*** Given data ***

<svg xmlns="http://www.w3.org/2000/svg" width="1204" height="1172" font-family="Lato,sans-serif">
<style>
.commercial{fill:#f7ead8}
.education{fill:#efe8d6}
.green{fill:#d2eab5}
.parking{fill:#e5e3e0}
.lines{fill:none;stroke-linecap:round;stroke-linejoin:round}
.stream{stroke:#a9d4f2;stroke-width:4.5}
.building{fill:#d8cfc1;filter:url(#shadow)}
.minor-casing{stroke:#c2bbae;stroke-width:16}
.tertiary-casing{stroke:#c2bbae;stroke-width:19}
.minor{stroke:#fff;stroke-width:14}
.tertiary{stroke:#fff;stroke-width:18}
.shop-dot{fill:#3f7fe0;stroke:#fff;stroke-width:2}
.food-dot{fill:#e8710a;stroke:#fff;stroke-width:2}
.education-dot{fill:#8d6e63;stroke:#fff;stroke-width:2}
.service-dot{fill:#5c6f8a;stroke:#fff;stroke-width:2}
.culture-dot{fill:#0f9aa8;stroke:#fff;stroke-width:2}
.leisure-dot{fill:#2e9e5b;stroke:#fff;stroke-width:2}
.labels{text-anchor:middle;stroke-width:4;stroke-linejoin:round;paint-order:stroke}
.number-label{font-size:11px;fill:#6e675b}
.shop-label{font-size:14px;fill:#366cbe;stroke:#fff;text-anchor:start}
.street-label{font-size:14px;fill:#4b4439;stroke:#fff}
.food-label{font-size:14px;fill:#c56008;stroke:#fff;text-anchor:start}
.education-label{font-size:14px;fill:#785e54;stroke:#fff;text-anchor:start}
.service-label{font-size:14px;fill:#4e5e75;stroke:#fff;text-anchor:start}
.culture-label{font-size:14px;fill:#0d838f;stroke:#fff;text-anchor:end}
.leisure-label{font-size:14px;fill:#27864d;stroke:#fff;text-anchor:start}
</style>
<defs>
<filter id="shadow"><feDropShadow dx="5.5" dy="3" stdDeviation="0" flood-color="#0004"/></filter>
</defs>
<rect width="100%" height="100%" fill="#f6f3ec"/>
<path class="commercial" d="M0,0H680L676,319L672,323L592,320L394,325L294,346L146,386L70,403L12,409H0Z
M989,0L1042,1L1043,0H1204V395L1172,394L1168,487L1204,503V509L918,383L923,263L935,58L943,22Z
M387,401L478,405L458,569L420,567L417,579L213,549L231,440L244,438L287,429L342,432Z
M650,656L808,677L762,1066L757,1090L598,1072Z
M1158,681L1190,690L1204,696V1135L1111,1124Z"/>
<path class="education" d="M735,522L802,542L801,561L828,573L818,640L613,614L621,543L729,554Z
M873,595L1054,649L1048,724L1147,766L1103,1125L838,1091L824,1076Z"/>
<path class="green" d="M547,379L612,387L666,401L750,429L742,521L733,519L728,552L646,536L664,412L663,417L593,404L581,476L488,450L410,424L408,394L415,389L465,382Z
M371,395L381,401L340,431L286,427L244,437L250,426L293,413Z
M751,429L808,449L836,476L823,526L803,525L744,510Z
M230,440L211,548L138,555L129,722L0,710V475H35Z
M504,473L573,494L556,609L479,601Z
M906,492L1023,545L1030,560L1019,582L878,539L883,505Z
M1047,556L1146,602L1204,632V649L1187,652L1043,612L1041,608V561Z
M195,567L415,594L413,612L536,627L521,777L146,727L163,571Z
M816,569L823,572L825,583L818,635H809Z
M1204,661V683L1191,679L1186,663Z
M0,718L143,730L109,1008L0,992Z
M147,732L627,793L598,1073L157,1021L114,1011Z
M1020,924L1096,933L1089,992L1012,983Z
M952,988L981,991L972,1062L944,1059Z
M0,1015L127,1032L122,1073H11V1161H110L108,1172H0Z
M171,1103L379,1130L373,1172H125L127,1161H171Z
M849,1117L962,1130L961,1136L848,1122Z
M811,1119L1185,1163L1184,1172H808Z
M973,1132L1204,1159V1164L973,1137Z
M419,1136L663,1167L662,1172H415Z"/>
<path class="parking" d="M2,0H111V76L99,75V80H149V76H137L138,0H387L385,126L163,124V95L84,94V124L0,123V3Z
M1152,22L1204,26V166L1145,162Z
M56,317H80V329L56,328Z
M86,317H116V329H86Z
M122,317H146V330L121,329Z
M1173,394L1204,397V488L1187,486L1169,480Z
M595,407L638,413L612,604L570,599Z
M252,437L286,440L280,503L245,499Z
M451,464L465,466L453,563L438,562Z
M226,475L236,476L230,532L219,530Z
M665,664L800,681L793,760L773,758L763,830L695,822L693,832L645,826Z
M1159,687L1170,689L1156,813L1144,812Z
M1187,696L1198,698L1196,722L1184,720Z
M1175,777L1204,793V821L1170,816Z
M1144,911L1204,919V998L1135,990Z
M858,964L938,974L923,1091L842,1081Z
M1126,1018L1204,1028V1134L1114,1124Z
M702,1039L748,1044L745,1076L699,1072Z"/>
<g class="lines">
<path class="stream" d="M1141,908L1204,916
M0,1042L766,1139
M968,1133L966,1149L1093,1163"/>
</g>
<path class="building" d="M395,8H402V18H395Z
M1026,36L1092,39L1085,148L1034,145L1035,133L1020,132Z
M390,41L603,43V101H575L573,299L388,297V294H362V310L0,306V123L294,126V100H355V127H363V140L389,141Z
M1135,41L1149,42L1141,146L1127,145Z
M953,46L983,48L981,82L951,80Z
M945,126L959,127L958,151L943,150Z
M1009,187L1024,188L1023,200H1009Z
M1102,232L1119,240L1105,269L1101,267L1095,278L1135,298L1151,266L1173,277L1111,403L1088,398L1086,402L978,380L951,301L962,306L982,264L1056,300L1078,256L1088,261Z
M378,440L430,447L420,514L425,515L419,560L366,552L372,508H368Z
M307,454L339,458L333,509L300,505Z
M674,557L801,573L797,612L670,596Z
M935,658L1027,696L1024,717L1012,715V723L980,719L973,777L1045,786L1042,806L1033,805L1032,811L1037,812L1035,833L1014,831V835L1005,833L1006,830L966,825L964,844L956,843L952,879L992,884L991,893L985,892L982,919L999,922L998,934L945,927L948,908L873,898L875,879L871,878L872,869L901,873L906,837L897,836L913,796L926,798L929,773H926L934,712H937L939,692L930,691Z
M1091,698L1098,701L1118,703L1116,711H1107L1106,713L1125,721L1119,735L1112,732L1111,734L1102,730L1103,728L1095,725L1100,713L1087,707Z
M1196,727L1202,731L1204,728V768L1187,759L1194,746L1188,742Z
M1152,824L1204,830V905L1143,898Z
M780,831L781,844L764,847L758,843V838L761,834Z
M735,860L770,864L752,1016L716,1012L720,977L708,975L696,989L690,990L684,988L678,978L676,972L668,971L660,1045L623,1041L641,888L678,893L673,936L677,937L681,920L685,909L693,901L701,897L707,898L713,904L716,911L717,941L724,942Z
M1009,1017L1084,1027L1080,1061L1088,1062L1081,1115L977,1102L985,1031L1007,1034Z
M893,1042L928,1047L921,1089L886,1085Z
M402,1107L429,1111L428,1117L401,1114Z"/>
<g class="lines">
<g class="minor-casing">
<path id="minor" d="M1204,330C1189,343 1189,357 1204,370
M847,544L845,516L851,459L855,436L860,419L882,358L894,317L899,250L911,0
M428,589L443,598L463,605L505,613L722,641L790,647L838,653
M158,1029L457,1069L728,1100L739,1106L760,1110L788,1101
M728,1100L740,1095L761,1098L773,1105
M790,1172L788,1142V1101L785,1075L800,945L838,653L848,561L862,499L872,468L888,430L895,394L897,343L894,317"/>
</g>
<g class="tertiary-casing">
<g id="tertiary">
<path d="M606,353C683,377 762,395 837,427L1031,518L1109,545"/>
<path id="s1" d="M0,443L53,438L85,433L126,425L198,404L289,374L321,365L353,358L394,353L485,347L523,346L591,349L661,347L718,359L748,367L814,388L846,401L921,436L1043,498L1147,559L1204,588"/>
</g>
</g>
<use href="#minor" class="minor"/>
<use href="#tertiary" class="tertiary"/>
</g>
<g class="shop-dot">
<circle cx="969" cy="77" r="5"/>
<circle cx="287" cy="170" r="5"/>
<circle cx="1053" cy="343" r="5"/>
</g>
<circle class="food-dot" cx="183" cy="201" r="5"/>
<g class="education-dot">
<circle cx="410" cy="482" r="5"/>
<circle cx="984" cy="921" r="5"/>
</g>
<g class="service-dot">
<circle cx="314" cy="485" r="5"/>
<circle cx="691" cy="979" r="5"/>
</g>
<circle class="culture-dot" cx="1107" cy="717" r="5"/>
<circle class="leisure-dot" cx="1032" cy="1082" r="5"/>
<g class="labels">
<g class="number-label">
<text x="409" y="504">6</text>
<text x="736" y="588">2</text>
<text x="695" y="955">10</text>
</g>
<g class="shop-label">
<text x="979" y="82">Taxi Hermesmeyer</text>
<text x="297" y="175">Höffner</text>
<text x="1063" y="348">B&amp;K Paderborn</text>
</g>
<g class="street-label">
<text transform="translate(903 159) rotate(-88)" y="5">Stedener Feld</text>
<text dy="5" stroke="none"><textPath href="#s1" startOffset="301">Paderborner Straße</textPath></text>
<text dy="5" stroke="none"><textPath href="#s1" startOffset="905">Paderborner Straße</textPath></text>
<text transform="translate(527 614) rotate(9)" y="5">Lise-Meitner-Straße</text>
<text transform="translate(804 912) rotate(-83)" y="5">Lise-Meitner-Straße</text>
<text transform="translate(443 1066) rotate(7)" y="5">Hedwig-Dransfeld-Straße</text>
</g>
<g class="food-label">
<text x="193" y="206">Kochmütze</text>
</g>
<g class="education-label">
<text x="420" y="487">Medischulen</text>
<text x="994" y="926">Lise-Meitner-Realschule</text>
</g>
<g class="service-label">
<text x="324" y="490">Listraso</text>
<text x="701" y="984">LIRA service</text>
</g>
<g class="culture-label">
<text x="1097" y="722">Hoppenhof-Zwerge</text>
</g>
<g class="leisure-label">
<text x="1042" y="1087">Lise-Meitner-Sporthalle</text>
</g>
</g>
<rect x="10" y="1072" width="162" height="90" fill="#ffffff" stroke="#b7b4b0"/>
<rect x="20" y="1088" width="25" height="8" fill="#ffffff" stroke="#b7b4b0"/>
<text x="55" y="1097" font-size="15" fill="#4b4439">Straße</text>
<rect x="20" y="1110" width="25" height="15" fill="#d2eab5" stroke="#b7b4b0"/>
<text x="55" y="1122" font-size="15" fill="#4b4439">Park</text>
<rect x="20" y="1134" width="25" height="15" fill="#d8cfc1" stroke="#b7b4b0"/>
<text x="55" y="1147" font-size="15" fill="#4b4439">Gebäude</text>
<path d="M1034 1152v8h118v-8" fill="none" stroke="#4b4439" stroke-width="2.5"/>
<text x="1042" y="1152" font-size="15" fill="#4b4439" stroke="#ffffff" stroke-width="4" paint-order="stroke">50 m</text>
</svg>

***

Task objective
Every line of the material that holds the word "filter" must be found and copied.

Task answer
.building{fill:#d8cfc1;filter:url(#shadow)}
<filter id="shadow"><feDropShadow dx="5.5" dy="3" stdDeviation="0" flood-color="#0004"/></filter>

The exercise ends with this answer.